■ **SUPPLIED DATA**
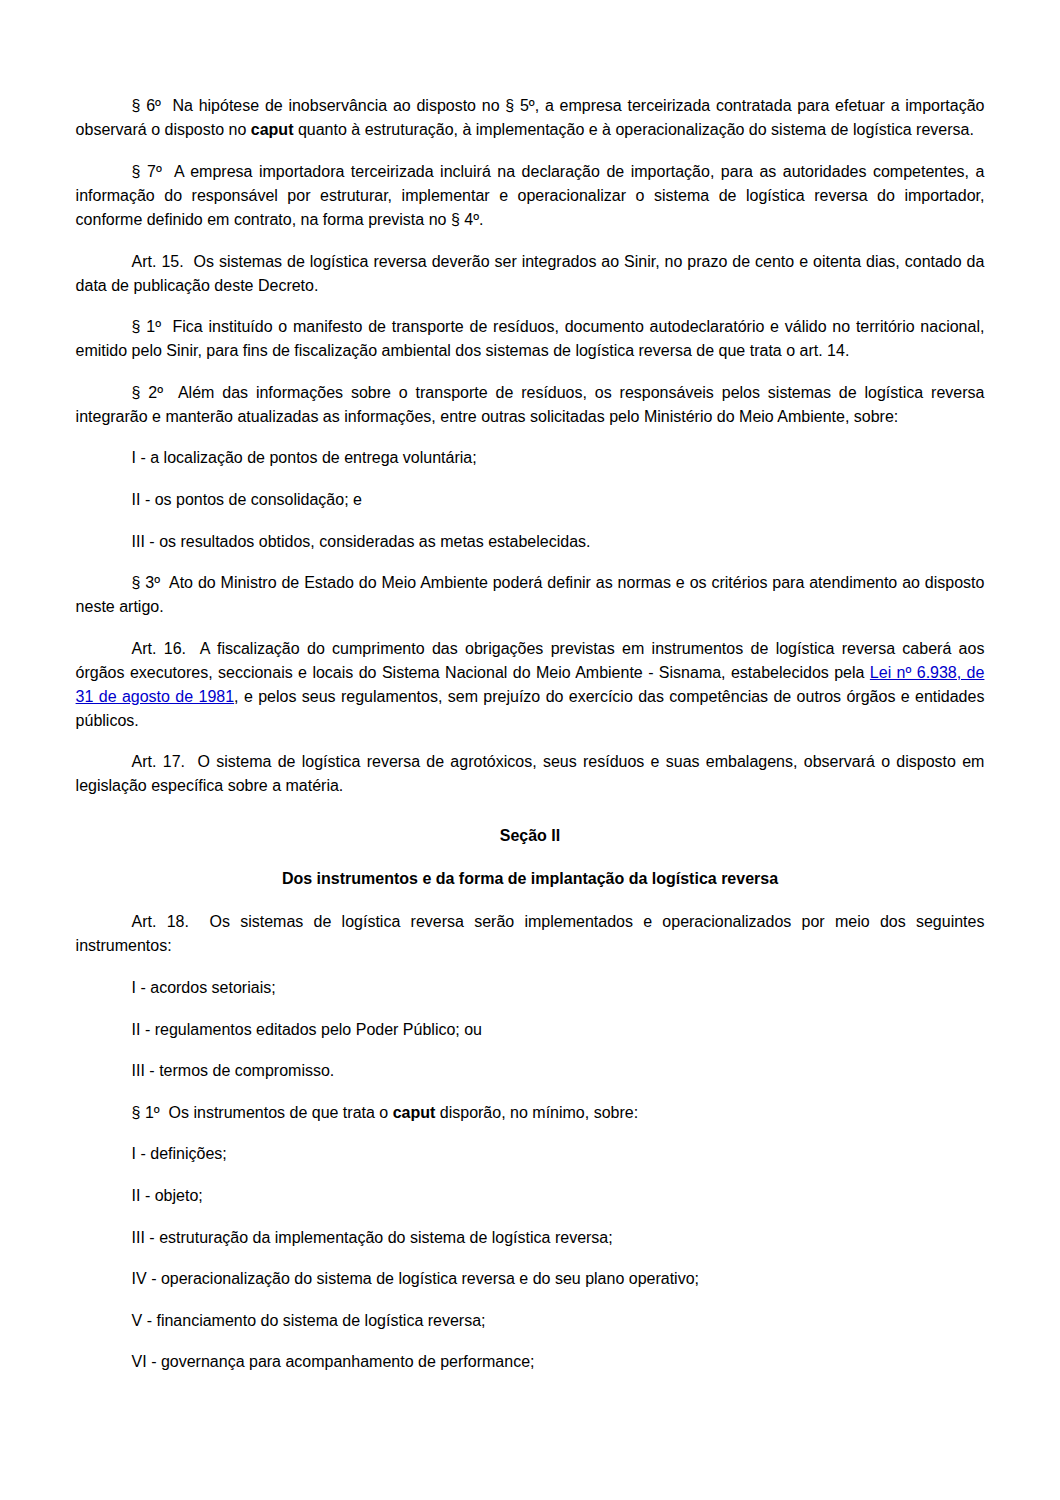§ 6º Na hipótese de inobservância ao disposto no § 5º, a empresa terceirizada contratada para efetuar a importação observará o disposto no caput quanto à estruturação, à implementação e à operacionalização do sistema de logística reversa.
§ 7º A empresa importadora terceirizada incluirá na declaração de importação, para as autoridades competentes, a informação do responsável por estruturar, implementar e operacionalizar o sistema de logística reversa do importador, conforme definido em contrato, na forma prevista no § 4º.
Art. 15. Os sistemas de logística reversa deverão ser integrados ao Sinir, no prazo de cento e oitenta dias, contado da data de publicação deste Decreto.
§ 1º Fica instituído o manifesto de transporte de resíduos, documento autodeclaratório e válido no território nacional, emitido pelo Sinir, para fins de fiscalização ambiental dos sistemas de logística reversa de que trata o art. 14.
§ 2º Além das informações sobre o transporte de resíduos, os responsáveis pelos sistemas de logística reversa integrarão e manterão atualizadas as informações, entre outras solicitadas pelo Ministério do Meio Ambiente, sobre:
I - a localização de pontos de entrega voluntária;
II - os pontos de consolidação; e
III - os resultados obtidos, consideradas as metas estabelecidas.
§ 3º Ato do Ministro de Estado do Meio Ambiente poderá definir as normas e os critérios para atendimento ao disposto neste artigo.
Art. 16. A fiscalização do cumprimento das obrigações previstas em instrumentos de logística reversa caberá aos órgãos executores, seccionais e locais do Sistema Nacional do Meio Ambiente - Sisnama, estabelecidos pela Lei nº 6.938, de 31 de agosto de 1981, e pelos seus regulamentos, sem prejuízo do exercício das competências de outros órgãos e entidades públicos.
Art. 17. O sistema de logística reversa de agrotóxicos, seus resíduos e suas embalagens, observará o disposto em legislação específica sobre a matéria.
Seção II
Dos instrumentos e da forma de implantação da logística reversa
Art. 18. Os sistemas de logística reversa serão implementados e operacionalizados por meio dos seguintes instrumentos:
I - acordos setoriais;
II - regulamentos editados pelo Poder Público; ou
III - termos de compromisso.
§ 1º Os instrumentos de que trata o caput disporão, no mínimo, sobre:
I - definições;
II - objeto;
III - estruturação da implementação do sistema de logística reversa;
IV - operacionalização do sistema de logística reversa e do seu plano operativo;
V - financiamento do sistema de logística reversa;
VI - governança para acompanhamento de performance;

■ **PROBLEM DESCRIPTION**
The answer should be an exact copy of the lines from the one containing "II - objeto;" through the last line of the entries, both included.

■ **TASK RESULT**
II - objeto;
III - estruturação da implementação do sistema de logística reversa;
IV - operacionalização do sistema de logística reversa e do seu plano operativo;
V - financiamento do sistema de logística reversa;
VI - governança para acompanhamento de performance;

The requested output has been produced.